▶ [Collected data entries]:
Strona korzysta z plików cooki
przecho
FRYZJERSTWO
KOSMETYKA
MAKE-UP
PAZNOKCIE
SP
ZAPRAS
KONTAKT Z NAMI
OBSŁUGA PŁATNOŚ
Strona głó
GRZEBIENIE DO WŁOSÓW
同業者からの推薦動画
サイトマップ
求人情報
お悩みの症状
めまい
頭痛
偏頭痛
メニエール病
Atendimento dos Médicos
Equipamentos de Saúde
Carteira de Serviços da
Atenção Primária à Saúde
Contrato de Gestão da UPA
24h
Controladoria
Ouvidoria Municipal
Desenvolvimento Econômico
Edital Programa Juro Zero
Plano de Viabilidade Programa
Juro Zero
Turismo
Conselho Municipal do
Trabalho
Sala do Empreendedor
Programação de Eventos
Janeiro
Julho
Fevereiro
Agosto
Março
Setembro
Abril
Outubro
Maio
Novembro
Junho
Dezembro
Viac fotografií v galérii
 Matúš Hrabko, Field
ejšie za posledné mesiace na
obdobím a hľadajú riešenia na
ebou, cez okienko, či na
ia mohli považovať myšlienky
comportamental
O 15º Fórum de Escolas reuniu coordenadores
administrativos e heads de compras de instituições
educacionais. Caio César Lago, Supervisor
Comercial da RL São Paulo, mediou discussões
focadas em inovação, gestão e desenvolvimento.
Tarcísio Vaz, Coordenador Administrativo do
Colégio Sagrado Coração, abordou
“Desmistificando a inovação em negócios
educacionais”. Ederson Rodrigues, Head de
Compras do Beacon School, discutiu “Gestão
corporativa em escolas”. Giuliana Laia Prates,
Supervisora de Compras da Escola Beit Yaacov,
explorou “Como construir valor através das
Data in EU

▶ [Problem details]:
Pull the text out of every entry and copy each line word for word.

▶ [Output of the exercise]:
Strona korzysta z plików cooki
przecho
FRYZJERSTWO
KOSMETYKA
MAKE-UP
PAZNOKCIE
SP
ZAPRAS
KONTAKT Z NAMI
OBSŁUGA PŁATNOŚ
Strona głó
GRZEBIENIE DO WŁOSÓW
同業者からの推薦動画
サイトマップ
求人情報
お悩みの症状
めまい
頭痛
偏頭痛
メニエール病
Atendimento dos Médicos
Equipamentos de Saúde
Carteira de Serviços da
Atenção Primária à Saúde
Contrato de Gestão da UPA
24h
Controladoria
Ouvidoria Municipal
Desenvolvimento Econômico
Edital Programa Juro Zero
Plano de Viabilidade Programa
Juro Zero
Turismo
Conselho Municipal do
Trabalho
Sala do Empreendedor
Programação de Eventos
Janeiro
Julho
Fevereiro
Agosto
Março
Setembro
Abril
Outubro
Maio
Novembro
Junho
Dezembro
Viac fotografií v galérii
 Matúš Hrabko, Field
ejšie za posledné mesiace na
obdobím a hľadajú riešenia na
ebou, cez okienko, či na
ia mohli považovať myšlienky
comportamental
O 15º Fórum de Escolas reuniu coordenadores
administrativos e heads de compras de instituições
educacionais. Caio César Lago, Supervisor
Comercial da RL São Paulo, mediou discussões
focadas em inovação, gestão e desenvolvimento.
Tarcísio Vaz, Coordenador Administrativo do
Colégio Sagrado Coração, abordou
“Desmistificando a inovação em negócios
educacionais”. Ederson Rodrigues, Head de
Compras do Beacon School, discutiu “Gestão
corporativa em escolas”. Giuliana Laia Prates,
Supervisora de Compras da Escola Beit Yaacov,
explorou “Como construir valor através das
Data in EU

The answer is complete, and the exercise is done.